Each option was considered against the principles of: equity, universality, simplicity for volunteers, simplicity for organisations, simplicity for government, transparency, in accordance with the Principles of Volunteering, positive impact on recruitment and retention of volunteering, cost and availability of new funding.
The taskforce also recommends criteria to ensure that expenses:
– are not already reimbursed
– are directly connected with the volunteer work as set down by the organisation working within agreed parameters)
– are not deemed to be personal expenses of the volunteer (i.e: the volunteer has incurred the expense only as a result of their volunteering activity).
The taskforce recommends that for all options that deductible gift recipient (DGR) status be used in the first instance as the criteria by which organisations would qualify themselves or their volunteers for reimbursements.

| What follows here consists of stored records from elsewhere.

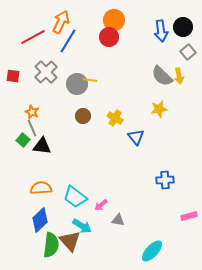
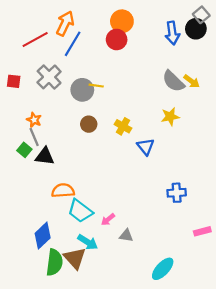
gray square: (188, 52) -> (201, 15), moved
yellow arrow: (179, 76) -> (192, 81), turned -42
orange semicircle: (41, 188) -> (63, 191), moved

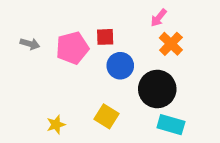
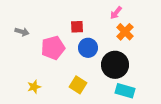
pink pentagon: (72, 48) -> (53, 48), moved
yellow star: (56, 125) -> (34, 87), moved

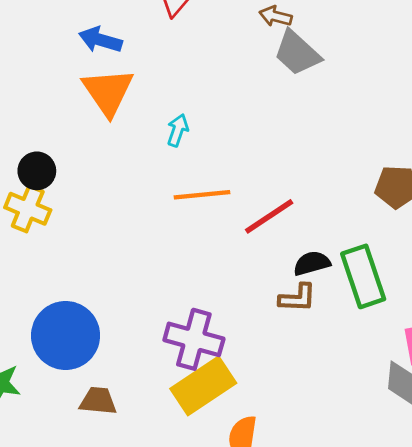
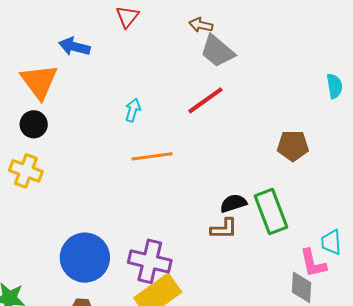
orange triangle: (108, 92) -> (39, 82), moved
black circle: (37, 171) -> (34, 124), moved
red line: (269, 216) -> (205, 100), moved
blue circle: (66, 335) -> (85, 258), moved

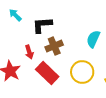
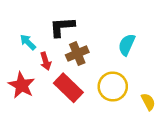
cyan arrow: (15, 15) -> (28, 42), moved

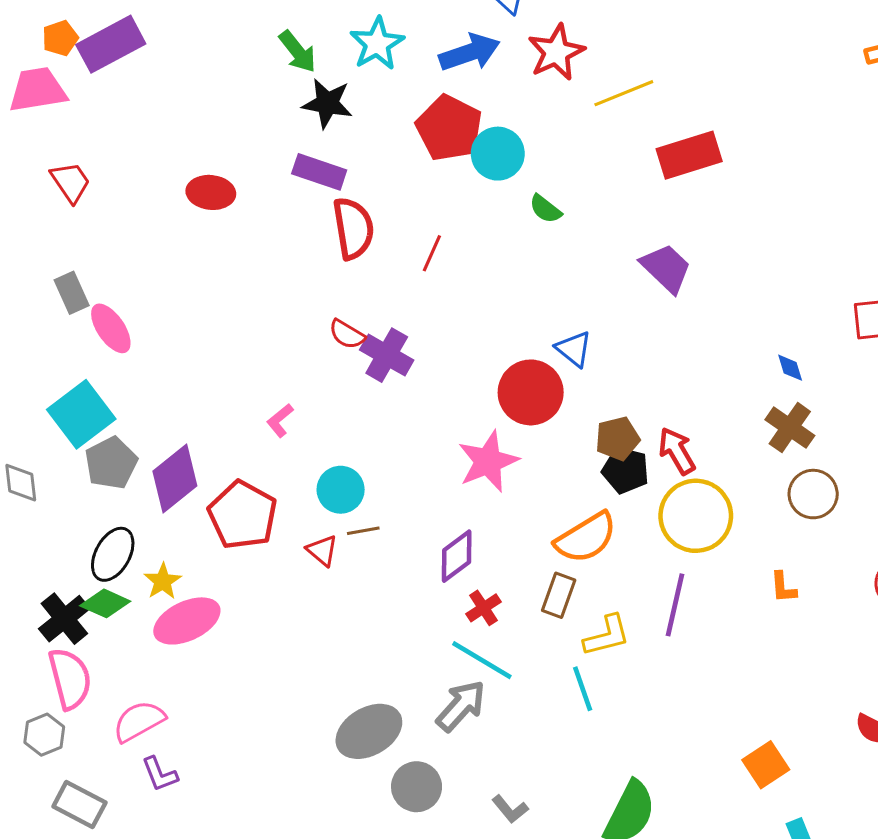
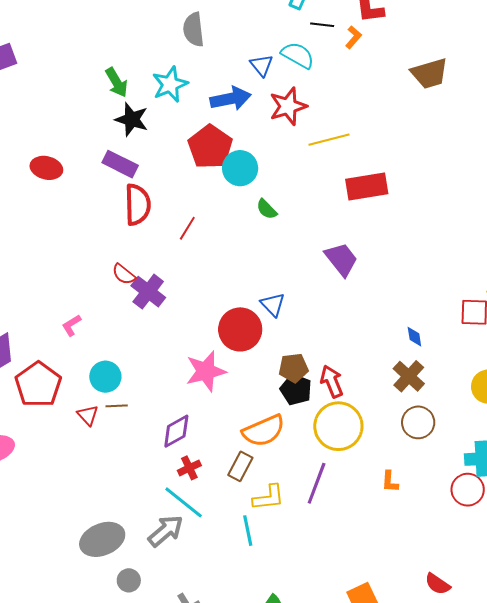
gray circle: (417, 787) -> (129, 580), size x0.7

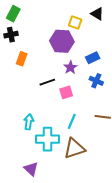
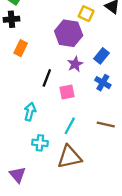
blue rectangle: (93, 58) -> (102, 56), turned -32
black line: (47, 82) -> (47, 78), turned -56
cyan arrow: (29, 122) -> (30, 112), moved
cyan cross: (47, 139) -> (40, 143), size x0.6

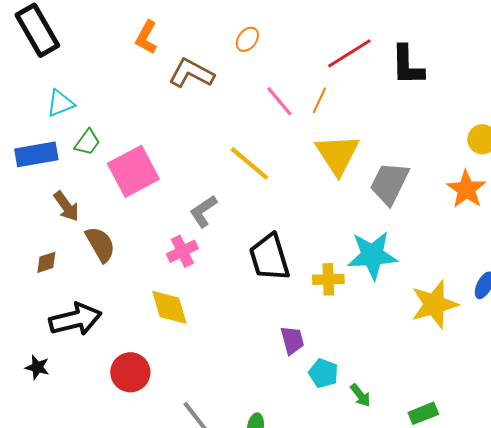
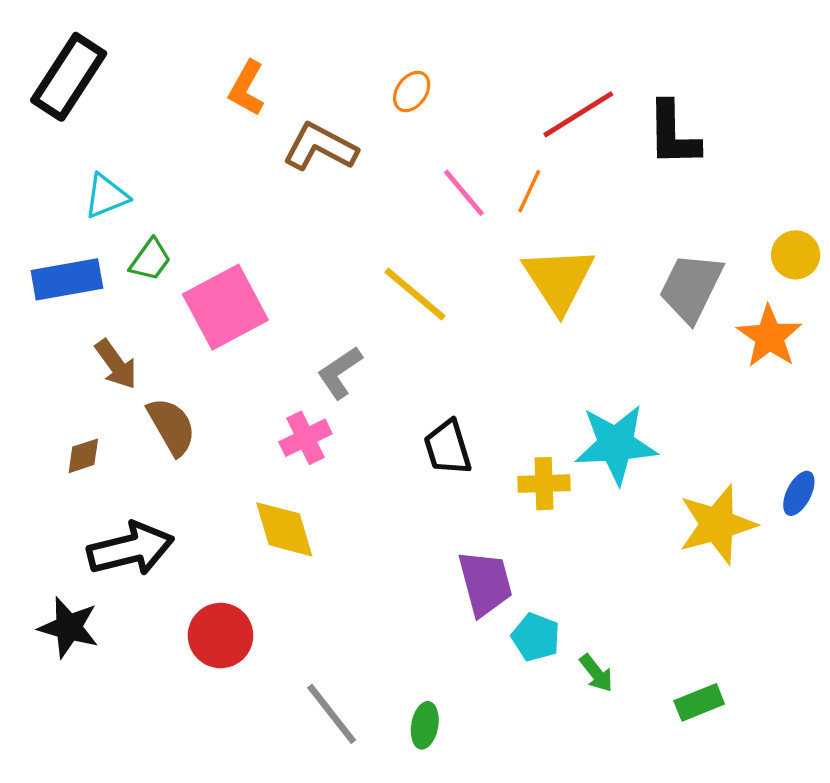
black rectangle: (37, 30) -> (69, 77), turned 63
gray trapezoid: (389, 183) -> (691, 288), moved
black trapezoid: (269, 257) -> (448, 448), size x0.7
purple trapezoid: (292, 340) -> (485, 583), size x1.4
black star: (37, 367) -> (69, 627), size x1.5

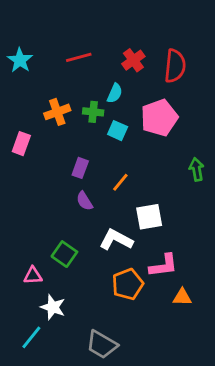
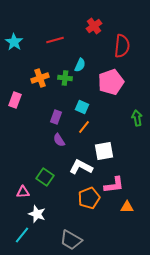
red cross: (133, 60) -> (94, 26), moved
cyan square: (118, 131) -> (82, 107), moved

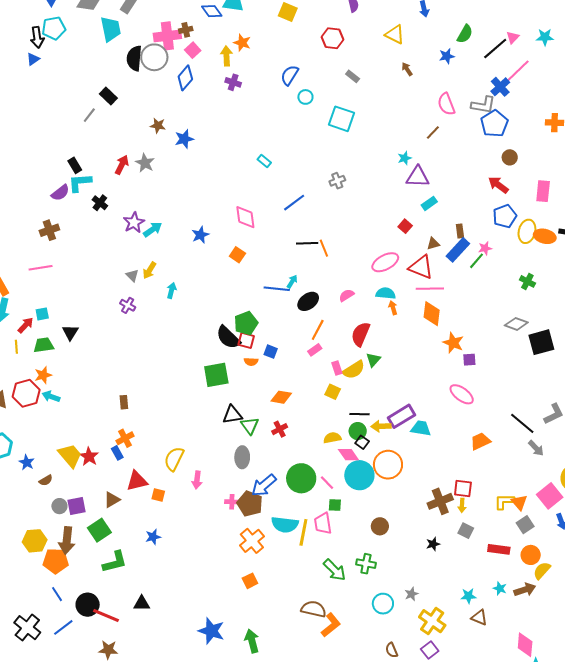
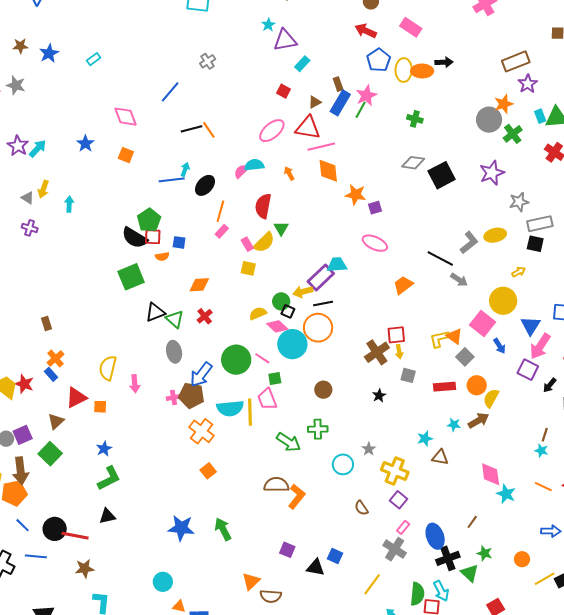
cyan rectangle: (264, 161) -> (94, 59), moved, turned -64
pink rectangle: (543, 191) -> (411, 27), turned -50
pink star: (485, 248) -> (366, 96), size x1.5
cyan semicircle: (386, 293) -> (254, 165), moved
black line: (360, 414) -> (323, 304), moved
cyan trapezoid: (421, 428) -> (337, 265), moved
green L-shape: (115, 562) -> (109, 478), moved
blue line: (63, 627) -> (36, 556), turned 55

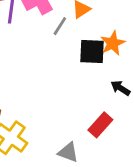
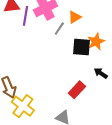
red rectangle: (100, 125) -> (77, 90), moved

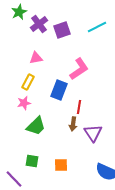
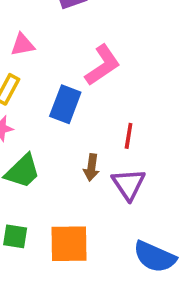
red line: (79, 107) -> (129, 136), moved
orange square: (61, 165) -> (69, 244), size x1.6

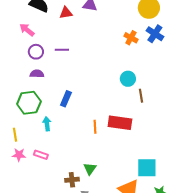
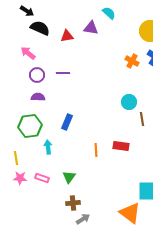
red rectangle: (120, 123) -> (121, 146), size x0.7
green triangle: (90, 169) -> (69, 177), moved

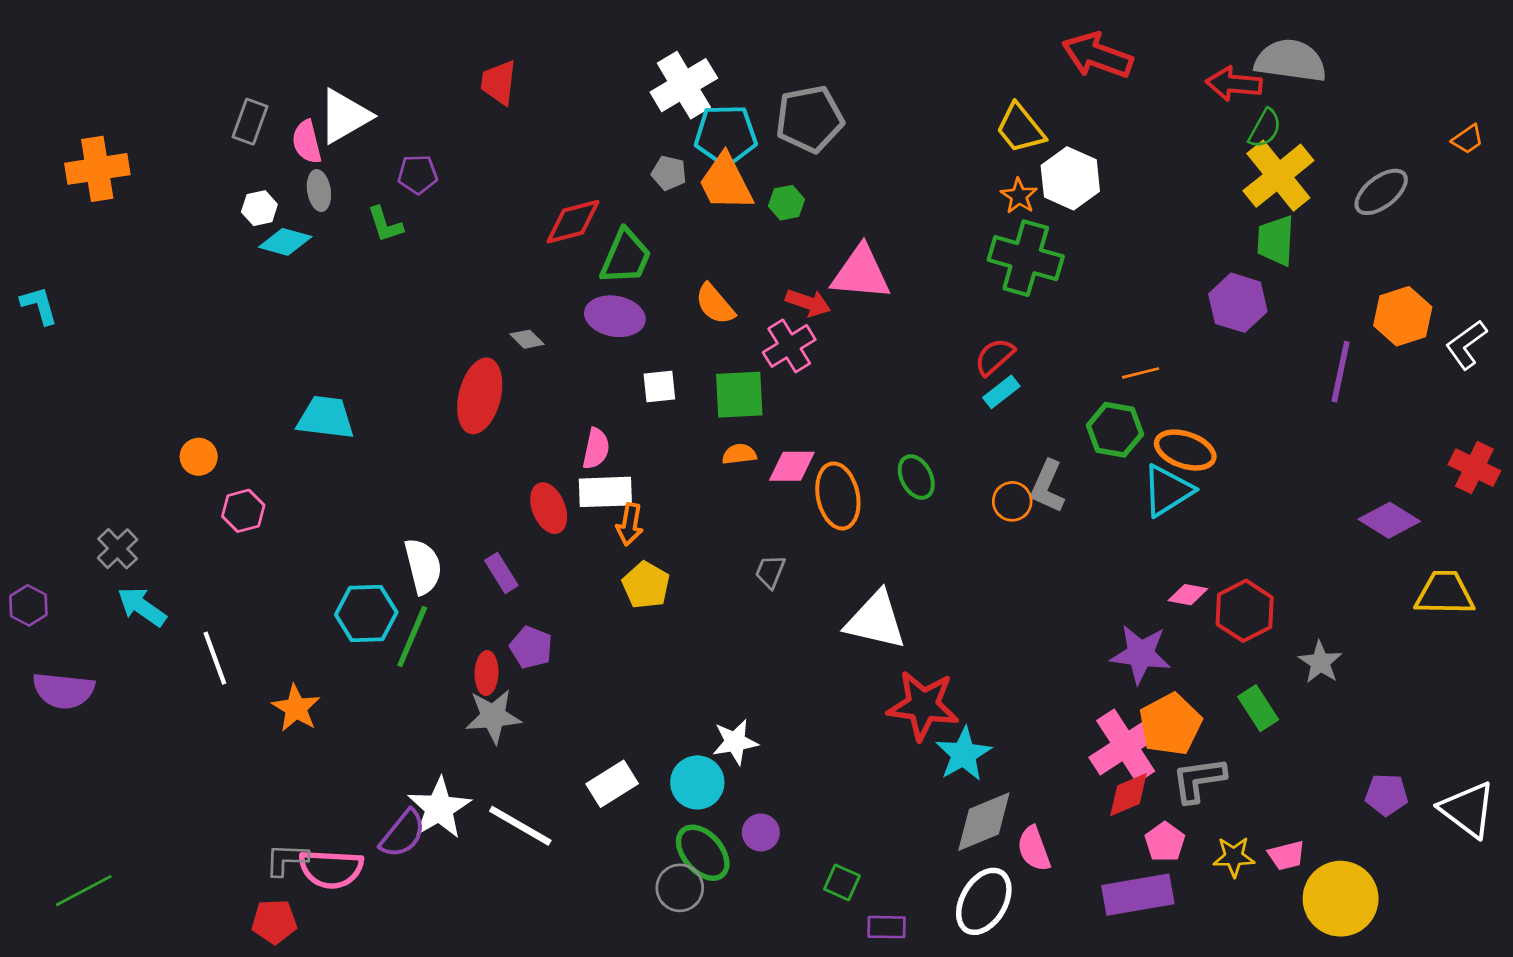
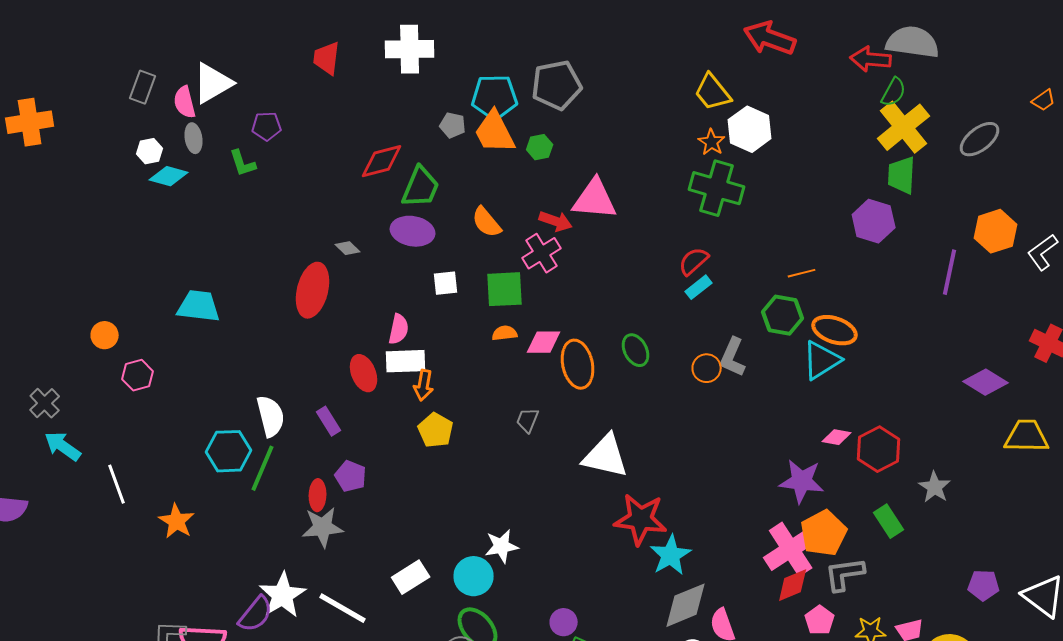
white cross: (684, 85) -> (410, 49), moved, turned 30
purple circle: (761, 832) -> (564, 622), moved

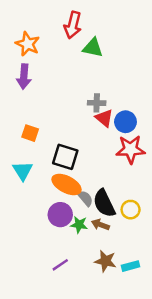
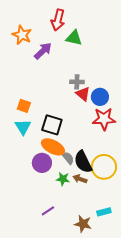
purple arrow: (24, 77) -> (43, 51), moved, turned -138
cyan triangle: (23, 171) -> (23, 127), moved
yellow circle: (131, 210) -> (104, 167), size x1.6
purple circle: (60, 215) -> (42, 163), moved
brown star: (105, 261) -> (83, 224), moved

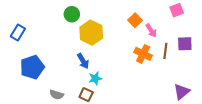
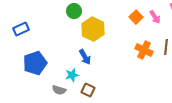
pink arrow: (151, 31) -> (155, 17), moved
blue rectangle: (18, 33) -> (21, 29), turned 35
cyan star: (95, 78) -> (72, 75), moved

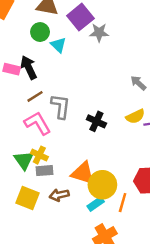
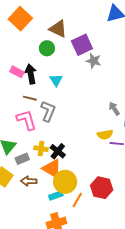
cyan triangle: (58, 45) -> (56, 80), moved
brown line: (35, 96) -> (30, 98), turned 32
black cross: (96, 121) -> (58, 151), moved
yellow cross: (39, 155) -> (41, 149), moved, turned -32
gray rectangle: (44, 171) -> (22, 159), turned -32

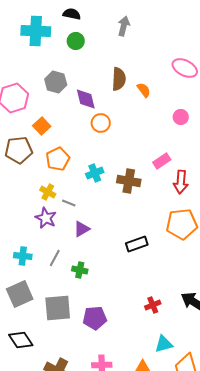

Additionally, the taskforce recommends that the amount of reimbursement per volunteer per year be capped at a nominal amount, for example, $300.
The Taskforce says is not in a position to provide a costing for any of these proposals nor does it identify a preferred option. It does however strongly recommend that government considers all options carefully and works with the Taskforce to implement some form of assistance to volunteers to ensure that Australia does not experience a significant downturn in volunteer involvement.